Page layout parsing data
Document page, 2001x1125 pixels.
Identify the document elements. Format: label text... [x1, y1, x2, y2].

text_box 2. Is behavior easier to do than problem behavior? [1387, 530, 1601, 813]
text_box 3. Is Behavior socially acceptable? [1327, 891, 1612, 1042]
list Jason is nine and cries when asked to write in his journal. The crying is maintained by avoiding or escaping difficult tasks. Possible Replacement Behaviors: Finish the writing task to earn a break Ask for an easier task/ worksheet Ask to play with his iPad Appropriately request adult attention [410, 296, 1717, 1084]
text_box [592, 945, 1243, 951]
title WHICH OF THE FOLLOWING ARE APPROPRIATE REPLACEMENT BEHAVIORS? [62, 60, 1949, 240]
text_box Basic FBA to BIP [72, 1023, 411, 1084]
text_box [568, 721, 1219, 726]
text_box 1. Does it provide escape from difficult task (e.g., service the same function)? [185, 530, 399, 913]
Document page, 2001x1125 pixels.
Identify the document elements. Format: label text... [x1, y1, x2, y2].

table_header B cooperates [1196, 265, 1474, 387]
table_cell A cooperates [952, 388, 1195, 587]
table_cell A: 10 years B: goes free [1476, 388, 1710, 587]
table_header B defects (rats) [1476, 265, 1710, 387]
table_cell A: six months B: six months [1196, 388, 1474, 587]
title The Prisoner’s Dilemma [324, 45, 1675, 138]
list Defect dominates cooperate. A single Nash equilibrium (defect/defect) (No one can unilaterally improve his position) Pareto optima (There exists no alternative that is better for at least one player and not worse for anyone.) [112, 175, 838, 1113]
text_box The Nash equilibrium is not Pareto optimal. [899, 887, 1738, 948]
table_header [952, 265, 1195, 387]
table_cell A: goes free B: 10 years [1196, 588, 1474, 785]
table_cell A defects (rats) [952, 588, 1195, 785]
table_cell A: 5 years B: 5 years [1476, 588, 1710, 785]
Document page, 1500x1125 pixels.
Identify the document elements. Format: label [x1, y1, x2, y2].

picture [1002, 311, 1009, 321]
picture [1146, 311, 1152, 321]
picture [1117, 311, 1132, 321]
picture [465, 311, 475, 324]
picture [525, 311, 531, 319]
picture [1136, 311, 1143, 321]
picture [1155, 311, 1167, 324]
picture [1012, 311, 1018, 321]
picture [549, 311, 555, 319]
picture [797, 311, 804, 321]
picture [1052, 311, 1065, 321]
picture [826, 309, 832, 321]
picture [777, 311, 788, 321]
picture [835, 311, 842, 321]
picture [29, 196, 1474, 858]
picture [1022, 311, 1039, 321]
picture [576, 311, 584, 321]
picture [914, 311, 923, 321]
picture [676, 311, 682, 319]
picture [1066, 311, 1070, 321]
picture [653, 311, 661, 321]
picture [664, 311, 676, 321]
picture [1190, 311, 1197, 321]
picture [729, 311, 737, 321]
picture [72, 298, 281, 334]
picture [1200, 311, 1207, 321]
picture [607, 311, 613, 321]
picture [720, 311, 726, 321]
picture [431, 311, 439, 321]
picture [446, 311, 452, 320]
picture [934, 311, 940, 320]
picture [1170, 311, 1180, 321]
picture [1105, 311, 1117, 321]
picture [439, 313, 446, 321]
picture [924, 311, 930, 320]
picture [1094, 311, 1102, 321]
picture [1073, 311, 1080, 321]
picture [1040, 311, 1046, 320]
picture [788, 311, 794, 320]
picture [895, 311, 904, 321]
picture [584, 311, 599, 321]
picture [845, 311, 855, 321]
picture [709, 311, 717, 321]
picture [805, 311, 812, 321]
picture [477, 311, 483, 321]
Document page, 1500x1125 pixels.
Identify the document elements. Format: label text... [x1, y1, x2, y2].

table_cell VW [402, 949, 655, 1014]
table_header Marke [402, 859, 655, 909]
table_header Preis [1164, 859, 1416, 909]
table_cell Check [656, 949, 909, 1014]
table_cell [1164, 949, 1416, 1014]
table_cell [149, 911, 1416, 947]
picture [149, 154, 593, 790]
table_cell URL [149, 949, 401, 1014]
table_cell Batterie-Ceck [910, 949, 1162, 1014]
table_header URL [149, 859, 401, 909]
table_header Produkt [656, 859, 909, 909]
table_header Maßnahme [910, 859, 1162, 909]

WHAT NEEDS TO BE DONE: Your job is to return all lines above that hold the word "goes".

EXERCISE OUTPUT:
table_cell A: 10 years B: goes free [1476, 388, 1710, 587]
table_cell A: goes free B: 10 years [1196, 588, 1474, 785]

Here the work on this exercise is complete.